Segment matching with Dynamic Time Warping

A segment is a named stretch of road or trail. Every time you ride or run through it, you want to know your time and effort on that segment. The technical problem: no two GPS traces through the same location are identical. Your line varies, the device sampling rate varies, the GPS noise floor varies. Matching a new activity against a segment reference line requires an algorithm that tolerates this variation without requiring exact point correspondence.

Why bounding box isn't enough

The naive approach: if an activity's bounding box overlaps a segment's bounding box, check for a match. This is too coarse. A long ride through a city will have a bounding box that overlaps dozens of segments that the rider never actually traversed. You need to check whether the activity actually follows the segment's path, not just passes through its vicinity.

A slightly better naive approach: snap each activity trackpoint to the nearest segment point and flag a match if enough points are within a threshold distance. This fails on segments with repeated lat/lng patterns (e.g., a figure-eight loop) and produces false matches when two roads run parallel within the threshold.

Dynamic Time Warping basics

Dynamic Time Warping (DTW) is an algorithm for measuring the similarity between two time series that may vary in speed or timing. Originally developed for speech recognition, it works by finding the minimum-cost alignment between the two sequences, allowing one sequence to be "stretched" or "compressed" in time relative to the other.

For GPS segment matching, the "time series" are sequences of lat/lng coordinates. The "cost" of aligning two points is their Haversine distance. DTW finds the alignment that minimizes total cost.

The key property: DTW handles the case where an activity has more sample points than the segment reference (because the athlete rode slowly and the device sampled more densely) or fewer sample points (because the device had a low sampling rate). A Euclidean distance measure would fail in both cases. DTW doesn't care — it stretches the shorter sequence to match the longer one optimally.

The implementation

The DTW matrix is computed using dynamic programming. Given two sequences A (length n) and B (length m):

function dtw(a: [number, number][], b: [number, number][]): number {
  const n = a.length;
  const m = b.length;
  const cost = Array.from({ length: n }, () => new Float64Array(m).fill(Infinity));

  cost[0][0] = haversine(a[0], b[0]);

  for (let i = 1; i < n; i++) {
    cost[i][0] = cost[i - 1][0] + haversine(a[i], b[0]);
  }
  for (let j = 1; j < m; j++) {
    cost[0][j] = cost[0][j - 1] + haversine(a[0], b[j]);
  }

  for (let i = 1; i < n; i++) {
    for (let j = 1; j < m; j++) {
      const d = haversine(a[i], b[j]);
      cost[i][j] = d + Math.min(cost[i - 1][j], cost[i][j - 1], cost[i - 1][j - 1]);
    }
  }

  return cost[n - 1][m - 1];
}

The returned value is the total alignment cost. Normalize by the length of the warping path to get a per-point average distance. Activities where this average exceeds a threshold (default: 25 meters) are not considered matches.

Bounding box prefilter

Running DTW against every segment in the database for every activity is prohibitively expensive. The prefilter step uses a spatial index: expand each segment's bounding box by 100 meters in each direction, and only run DTW against segments whose expanded bounding box contains at least one activity trackpoint.
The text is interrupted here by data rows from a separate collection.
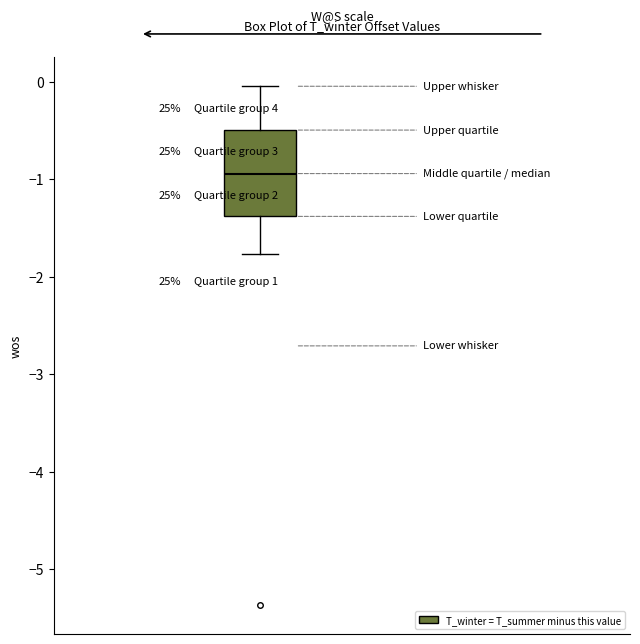

Read this box plot against the y-axis: the position of the median line, the range covered by the box, and the ends of both whiskers. The values are not printed on the chart, so give them approximately, as read against the axis.

median -0.9, box -1.4 to -0.5, whiskers -1.8 to 0.0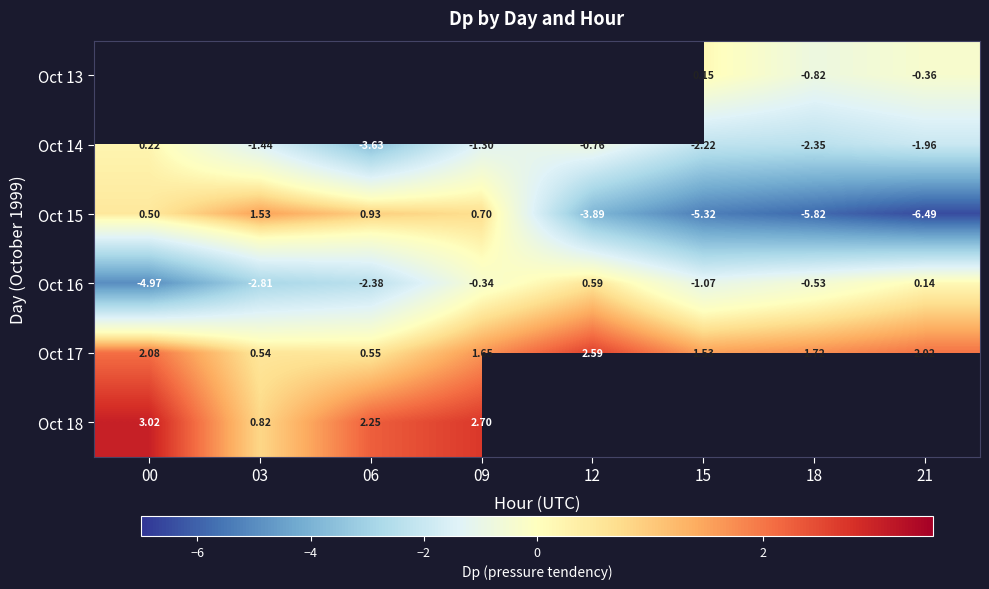

Rank the categories by Oct 15 value from lowest to highest.

21, 18, 15, 12, 00, 09, 06, 03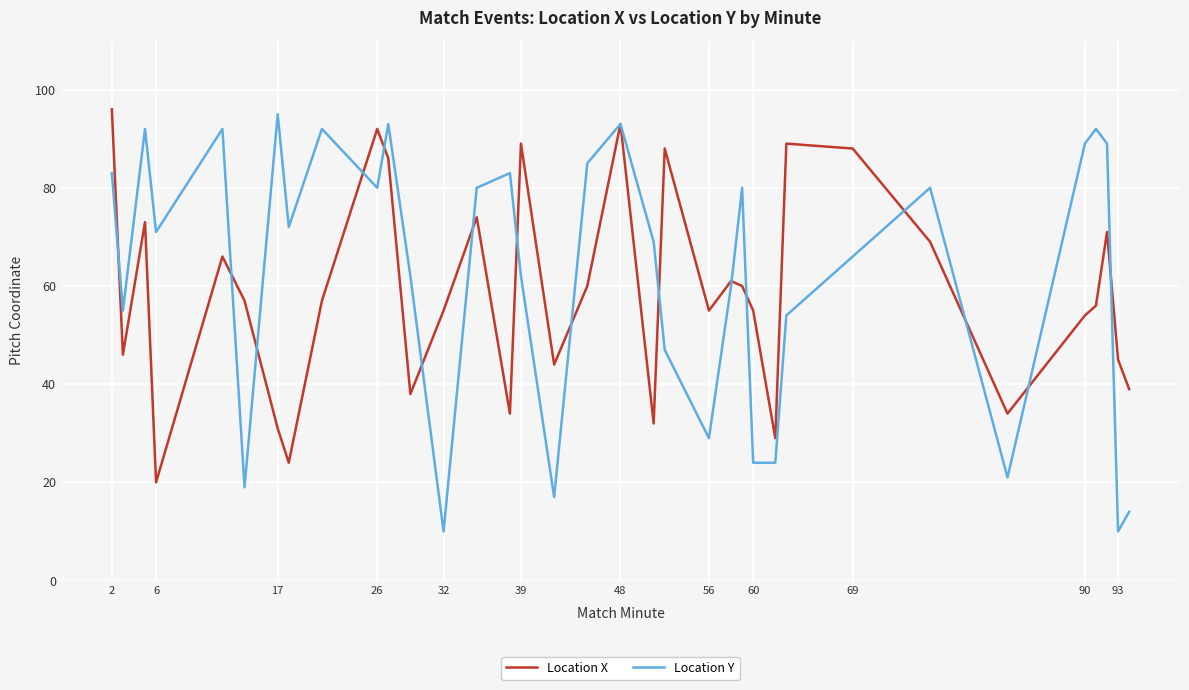

What is the minimum value shown in the chart?

10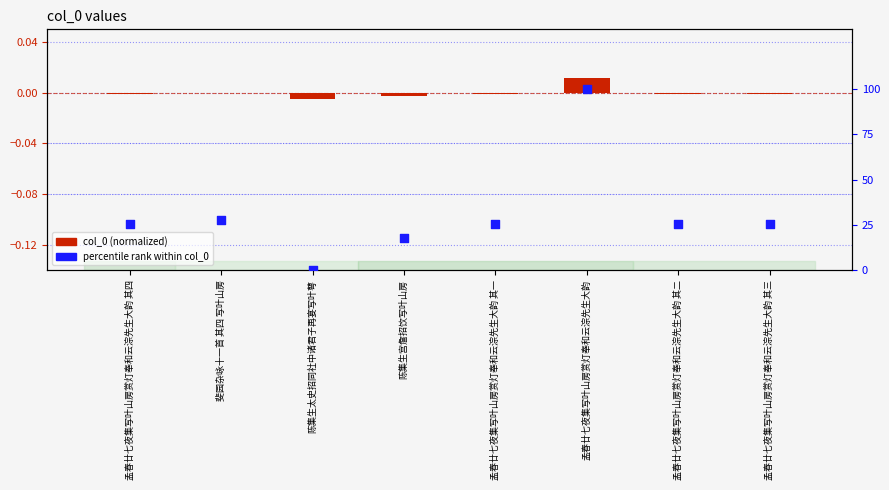

Which series has the largest Y range (max minus min)?

percentile rank within col_0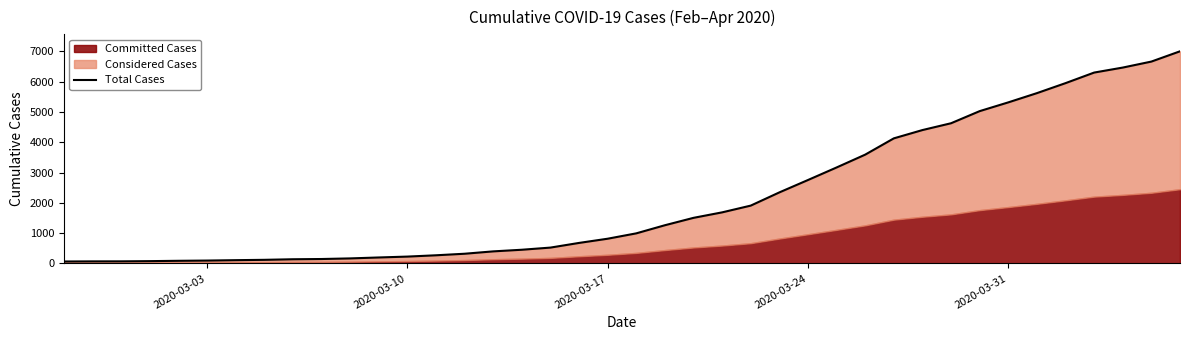

How many values are below 993?

20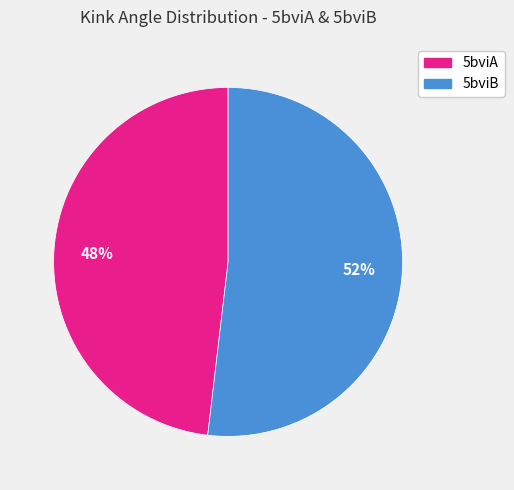

Do 5bviB and 5bviA together represent more than half of the pie?

Yes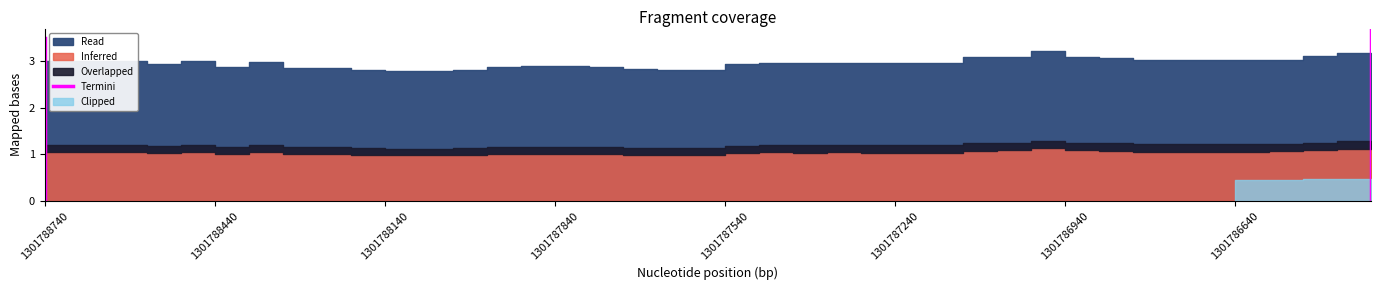

The chart shows a value of 6.1 at 1301788740. True or false?

False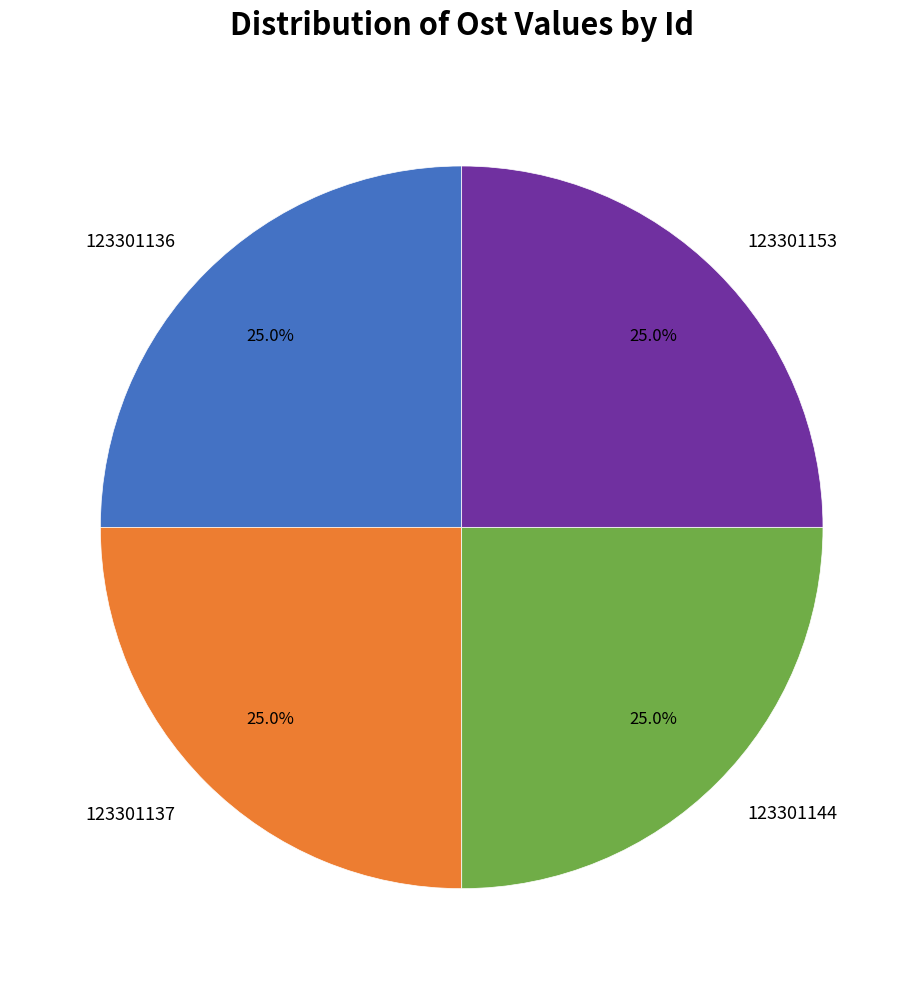

True or false: 123301144 accounts for 37% of the total.

False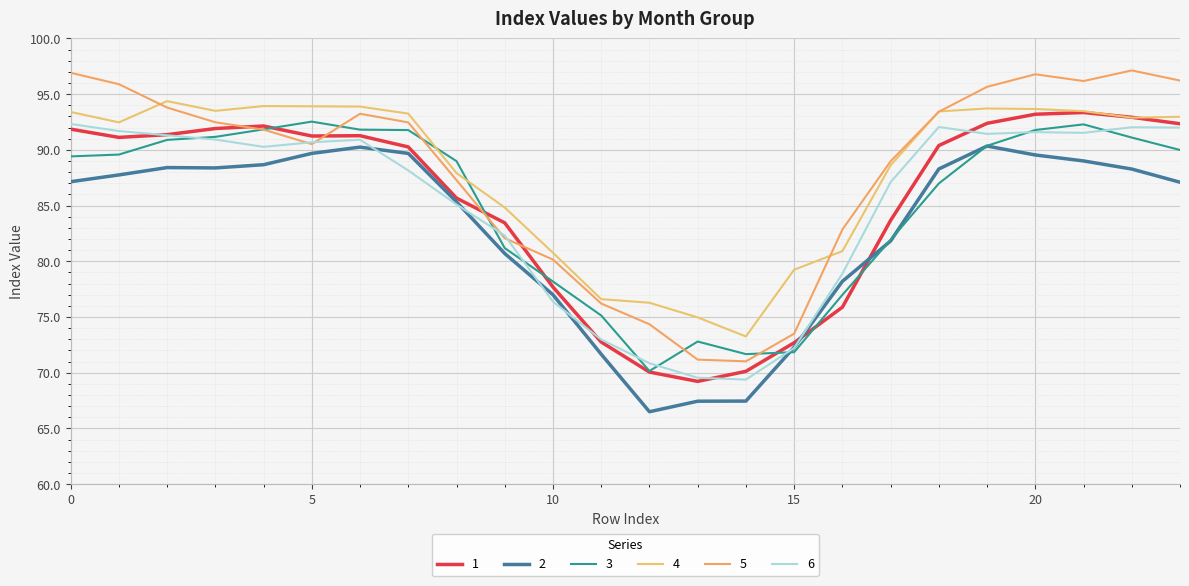

At which label does 6 reach its minimum?

14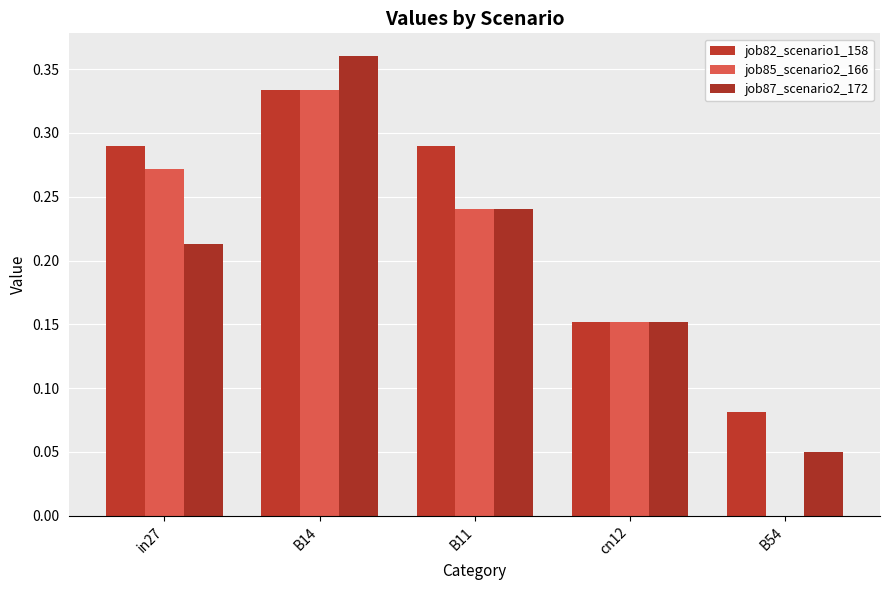

Which series has the widest spread of values?

job85_scenario2_166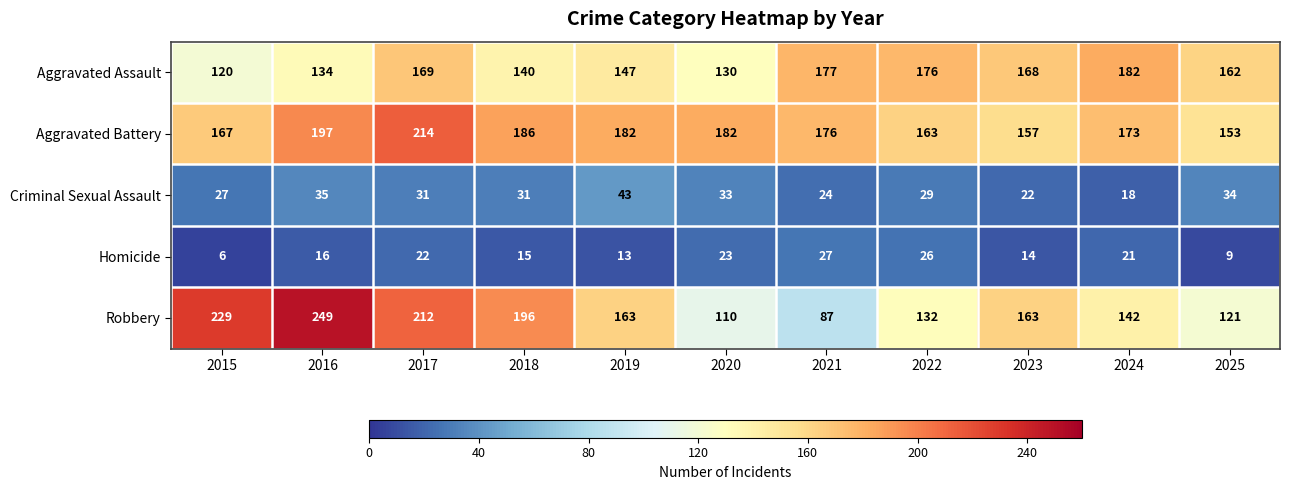

Which series changed the most between 2020 and 2022?

Aggravated Assault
In D1, the prefilter is a simple range query on stored bbox_min_lat, bbox_max_lat, bbox_min_lng, bbox_max_lng columns. This reduces the candidate set from thousands of segments to tens per activity — then DTW runs only on the candidates.

Effort extraction

Once DTW confirms a match, the algorithm backtracks through the cost matrix to find the warping path — the sequence of (i, j) index pairs that defines the optimal alignment. The activity trackpoints corresponding to the first and last points of the warping path give the start and end indices in the activity's sample array.

From those indices, extract the sub-array of samples that covers the segment. Compute:

• Elapsed time: samples[end].t - samples[start].t in seconds
• Average power / HR / pace over the extracted sub-array
• Normalized Power if watts are available at 1Hz
• Best effort flag: compare against all previous efforts on this segment for this athlete

The segment effort is written to the segment_efforts table with the activity ID, segment ID, elapsed seconds, and the extracted metrics. The UI shows the effort on both the activity detail page and the segment leaderboard.

Windowed DTW for long activities

Standard DTW on a 3-hour ride (roughly 10,800 GPS points at 1Hz) against a 5-minute segment (300 reference points) would build a 10,800 × 300 matrix. That's 3.24M cells — fine for a single comparison, but repeated across all candidate segments it adds up.

The optimization: instead of running DTW on the full activity against the segment, use the bounding box overlap to find the approximate location in the activity where the segment occurs, then extract a window of ±2 minutes around that region. DTW runs on the window (roughly 240 points) against the segment reference. The window approach reduces the matrix to ~72k cells — 45× smaller — at negligible accuracy cost.